Quote the items word for word, from the line containing "Page size: 1654x931." through the end of the items, including both ends.
BEGIN Records shown
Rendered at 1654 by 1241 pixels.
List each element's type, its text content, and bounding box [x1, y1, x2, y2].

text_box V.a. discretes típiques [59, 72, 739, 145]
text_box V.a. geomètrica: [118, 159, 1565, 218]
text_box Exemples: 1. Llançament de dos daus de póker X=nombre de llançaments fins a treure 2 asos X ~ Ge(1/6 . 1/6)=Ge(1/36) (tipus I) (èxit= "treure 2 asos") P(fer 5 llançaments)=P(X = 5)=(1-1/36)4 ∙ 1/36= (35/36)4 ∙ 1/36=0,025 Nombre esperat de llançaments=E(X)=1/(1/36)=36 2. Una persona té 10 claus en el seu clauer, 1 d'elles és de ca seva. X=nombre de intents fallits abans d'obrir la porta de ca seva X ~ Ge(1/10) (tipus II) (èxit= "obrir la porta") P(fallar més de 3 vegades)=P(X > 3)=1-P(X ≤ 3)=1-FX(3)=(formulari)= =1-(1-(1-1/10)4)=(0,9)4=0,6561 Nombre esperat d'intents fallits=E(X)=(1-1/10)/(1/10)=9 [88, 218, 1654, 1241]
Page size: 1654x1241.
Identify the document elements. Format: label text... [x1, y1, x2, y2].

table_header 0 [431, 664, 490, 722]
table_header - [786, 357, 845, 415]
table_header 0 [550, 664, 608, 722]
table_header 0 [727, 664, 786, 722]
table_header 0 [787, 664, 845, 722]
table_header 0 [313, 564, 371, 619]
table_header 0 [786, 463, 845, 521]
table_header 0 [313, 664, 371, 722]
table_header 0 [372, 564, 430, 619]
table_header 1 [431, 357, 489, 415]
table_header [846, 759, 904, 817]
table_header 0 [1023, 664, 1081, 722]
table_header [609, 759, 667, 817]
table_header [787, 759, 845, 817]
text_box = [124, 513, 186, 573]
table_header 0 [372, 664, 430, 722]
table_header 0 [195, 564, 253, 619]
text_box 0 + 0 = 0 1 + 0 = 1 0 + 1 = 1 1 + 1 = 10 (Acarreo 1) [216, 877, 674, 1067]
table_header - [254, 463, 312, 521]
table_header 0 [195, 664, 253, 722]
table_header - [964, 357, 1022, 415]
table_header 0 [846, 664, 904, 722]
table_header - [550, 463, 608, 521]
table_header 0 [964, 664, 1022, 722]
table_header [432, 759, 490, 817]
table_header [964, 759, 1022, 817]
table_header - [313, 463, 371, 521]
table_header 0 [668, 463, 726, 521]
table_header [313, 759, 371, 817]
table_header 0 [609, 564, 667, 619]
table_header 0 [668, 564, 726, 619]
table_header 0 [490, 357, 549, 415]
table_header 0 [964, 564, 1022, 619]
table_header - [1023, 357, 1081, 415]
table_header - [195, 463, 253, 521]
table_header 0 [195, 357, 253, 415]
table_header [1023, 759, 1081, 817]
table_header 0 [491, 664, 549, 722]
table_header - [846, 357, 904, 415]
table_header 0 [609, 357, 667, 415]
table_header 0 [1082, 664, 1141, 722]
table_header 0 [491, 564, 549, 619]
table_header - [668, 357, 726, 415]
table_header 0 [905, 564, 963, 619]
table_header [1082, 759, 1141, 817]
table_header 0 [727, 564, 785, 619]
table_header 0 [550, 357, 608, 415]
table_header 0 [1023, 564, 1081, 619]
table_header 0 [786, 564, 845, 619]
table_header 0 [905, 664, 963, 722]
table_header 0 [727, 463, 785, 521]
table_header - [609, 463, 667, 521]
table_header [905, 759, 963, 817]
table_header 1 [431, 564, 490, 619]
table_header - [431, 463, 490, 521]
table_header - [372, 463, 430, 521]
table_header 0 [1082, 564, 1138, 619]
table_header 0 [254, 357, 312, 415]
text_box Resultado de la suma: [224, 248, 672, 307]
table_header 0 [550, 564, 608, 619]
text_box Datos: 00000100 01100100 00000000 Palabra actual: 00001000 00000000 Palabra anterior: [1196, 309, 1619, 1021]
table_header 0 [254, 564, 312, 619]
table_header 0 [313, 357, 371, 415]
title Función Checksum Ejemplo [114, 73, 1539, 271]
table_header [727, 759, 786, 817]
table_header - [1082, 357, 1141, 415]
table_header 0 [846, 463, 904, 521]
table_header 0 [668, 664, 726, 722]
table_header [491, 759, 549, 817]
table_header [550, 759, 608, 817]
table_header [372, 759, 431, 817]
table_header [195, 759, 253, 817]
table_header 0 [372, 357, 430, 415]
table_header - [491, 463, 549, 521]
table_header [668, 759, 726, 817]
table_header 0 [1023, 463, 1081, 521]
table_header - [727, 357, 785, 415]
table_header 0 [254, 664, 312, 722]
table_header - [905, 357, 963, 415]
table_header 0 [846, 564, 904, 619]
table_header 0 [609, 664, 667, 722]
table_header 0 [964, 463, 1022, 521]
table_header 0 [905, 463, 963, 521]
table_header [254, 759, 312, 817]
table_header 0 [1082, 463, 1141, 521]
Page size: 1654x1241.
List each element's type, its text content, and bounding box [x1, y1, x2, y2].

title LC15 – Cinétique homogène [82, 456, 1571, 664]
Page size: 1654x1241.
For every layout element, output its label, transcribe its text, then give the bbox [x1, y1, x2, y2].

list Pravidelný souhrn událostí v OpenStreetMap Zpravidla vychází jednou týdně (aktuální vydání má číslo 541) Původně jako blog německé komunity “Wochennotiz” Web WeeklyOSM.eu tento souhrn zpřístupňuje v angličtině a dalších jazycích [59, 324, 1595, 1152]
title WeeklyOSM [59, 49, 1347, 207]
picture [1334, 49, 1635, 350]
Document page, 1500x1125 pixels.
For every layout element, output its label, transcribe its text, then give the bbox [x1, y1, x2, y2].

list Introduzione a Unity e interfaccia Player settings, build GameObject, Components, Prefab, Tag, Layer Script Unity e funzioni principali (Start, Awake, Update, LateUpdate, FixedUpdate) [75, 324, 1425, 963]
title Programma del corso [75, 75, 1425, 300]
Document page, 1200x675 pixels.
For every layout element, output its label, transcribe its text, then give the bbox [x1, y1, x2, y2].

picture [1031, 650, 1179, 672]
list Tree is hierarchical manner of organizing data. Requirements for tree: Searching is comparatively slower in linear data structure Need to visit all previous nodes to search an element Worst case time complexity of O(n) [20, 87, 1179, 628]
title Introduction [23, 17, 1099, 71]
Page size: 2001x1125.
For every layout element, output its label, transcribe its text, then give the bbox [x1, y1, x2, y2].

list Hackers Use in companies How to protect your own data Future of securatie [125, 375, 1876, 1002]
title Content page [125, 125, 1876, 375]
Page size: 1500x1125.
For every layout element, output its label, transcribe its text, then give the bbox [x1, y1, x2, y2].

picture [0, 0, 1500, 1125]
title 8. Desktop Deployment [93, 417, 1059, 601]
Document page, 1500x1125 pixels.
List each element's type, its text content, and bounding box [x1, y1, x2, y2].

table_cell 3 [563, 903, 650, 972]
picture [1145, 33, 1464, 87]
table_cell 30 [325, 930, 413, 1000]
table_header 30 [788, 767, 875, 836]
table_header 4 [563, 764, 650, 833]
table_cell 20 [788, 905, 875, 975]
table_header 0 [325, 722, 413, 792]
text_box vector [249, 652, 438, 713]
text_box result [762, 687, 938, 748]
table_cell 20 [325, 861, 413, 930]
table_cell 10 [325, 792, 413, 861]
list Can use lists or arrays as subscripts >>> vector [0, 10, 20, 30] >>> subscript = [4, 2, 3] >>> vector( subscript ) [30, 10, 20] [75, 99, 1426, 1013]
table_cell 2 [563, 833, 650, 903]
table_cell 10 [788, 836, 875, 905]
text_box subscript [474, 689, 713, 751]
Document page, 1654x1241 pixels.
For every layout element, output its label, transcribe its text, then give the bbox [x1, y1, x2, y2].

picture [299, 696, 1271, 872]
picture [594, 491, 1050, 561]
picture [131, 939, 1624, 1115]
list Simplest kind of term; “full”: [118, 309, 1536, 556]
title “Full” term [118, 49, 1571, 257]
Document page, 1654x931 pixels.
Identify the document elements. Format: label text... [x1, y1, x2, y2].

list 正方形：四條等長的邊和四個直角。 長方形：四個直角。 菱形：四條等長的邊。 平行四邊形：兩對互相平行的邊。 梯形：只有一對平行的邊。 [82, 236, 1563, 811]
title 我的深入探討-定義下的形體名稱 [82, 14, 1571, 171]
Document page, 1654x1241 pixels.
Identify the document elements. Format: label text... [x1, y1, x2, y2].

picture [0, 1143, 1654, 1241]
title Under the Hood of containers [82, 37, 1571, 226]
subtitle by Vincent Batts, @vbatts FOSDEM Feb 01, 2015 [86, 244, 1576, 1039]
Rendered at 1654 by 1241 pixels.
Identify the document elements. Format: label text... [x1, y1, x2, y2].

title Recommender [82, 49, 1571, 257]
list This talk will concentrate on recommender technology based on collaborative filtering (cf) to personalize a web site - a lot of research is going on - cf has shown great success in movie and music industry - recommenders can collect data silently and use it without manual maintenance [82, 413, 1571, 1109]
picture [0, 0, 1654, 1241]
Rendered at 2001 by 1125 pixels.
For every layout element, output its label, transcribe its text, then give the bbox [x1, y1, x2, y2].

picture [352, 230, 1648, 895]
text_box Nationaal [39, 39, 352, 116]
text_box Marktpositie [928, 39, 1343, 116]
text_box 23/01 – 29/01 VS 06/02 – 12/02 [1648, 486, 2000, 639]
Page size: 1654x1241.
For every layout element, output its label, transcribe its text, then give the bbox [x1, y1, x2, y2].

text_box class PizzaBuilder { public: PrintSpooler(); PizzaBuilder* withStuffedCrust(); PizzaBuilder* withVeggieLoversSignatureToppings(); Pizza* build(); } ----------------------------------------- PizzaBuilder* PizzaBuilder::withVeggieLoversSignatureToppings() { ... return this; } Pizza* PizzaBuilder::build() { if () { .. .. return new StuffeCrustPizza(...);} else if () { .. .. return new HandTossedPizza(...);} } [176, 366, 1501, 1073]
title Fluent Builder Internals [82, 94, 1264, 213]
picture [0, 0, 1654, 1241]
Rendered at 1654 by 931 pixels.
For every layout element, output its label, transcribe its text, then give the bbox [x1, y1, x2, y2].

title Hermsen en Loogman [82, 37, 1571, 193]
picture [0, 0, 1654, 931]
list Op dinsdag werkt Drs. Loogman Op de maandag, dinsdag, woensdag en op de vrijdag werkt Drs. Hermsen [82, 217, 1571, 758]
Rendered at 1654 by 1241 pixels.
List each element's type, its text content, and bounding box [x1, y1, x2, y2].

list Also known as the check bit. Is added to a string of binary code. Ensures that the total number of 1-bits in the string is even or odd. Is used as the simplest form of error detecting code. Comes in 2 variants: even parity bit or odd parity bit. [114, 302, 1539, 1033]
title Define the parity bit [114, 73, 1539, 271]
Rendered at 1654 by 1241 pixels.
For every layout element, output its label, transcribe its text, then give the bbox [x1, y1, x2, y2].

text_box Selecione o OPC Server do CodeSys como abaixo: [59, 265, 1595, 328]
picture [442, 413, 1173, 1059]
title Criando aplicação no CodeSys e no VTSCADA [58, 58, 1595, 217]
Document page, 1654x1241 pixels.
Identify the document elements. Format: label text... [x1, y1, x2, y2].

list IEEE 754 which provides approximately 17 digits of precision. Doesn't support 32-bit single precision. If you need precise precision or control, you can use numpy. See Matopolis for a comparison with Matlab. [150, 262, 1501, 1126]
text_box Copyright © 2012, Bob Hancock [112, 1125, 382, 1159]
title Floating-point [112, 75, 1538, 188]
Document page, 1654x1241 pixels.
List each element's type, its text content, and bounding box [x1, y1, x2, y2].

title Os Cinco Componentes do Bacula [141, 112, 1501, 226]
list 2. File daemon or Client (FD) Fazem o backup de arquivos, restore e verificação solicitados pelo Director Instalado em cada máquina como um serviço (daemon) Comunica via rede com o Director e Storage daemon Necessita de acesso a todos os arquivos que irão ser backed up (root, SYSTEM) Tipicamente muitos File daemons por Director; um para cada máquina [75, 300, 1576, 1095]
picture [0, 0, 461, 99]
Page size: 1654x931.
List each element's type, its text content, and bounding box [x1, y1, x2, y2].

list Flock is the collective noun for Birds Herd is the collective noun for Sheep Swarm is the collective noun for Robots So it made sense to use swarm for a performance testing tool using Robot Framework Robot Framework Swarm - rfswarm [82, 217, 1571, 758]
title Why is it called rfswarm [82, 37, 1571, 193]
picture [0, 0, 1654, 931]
END Records shown
> _Written answer_:
Page size: 1654x931.
List each element's type, its text content, and bounding box [x1, y1, x2, y2].

list Flock is the collective noun for Birds Herd is the collective noun for Sheep Swarm is the collective noun for Robots So it made sense to use swarm for a performance testing tool using Robot Framework Robot Framework Swarm - rfswarm [82, 217, 1571, 758]
title Why is it called rfswarm [82, 37, 1571, 193]
picture [0, 0, 1654, 931]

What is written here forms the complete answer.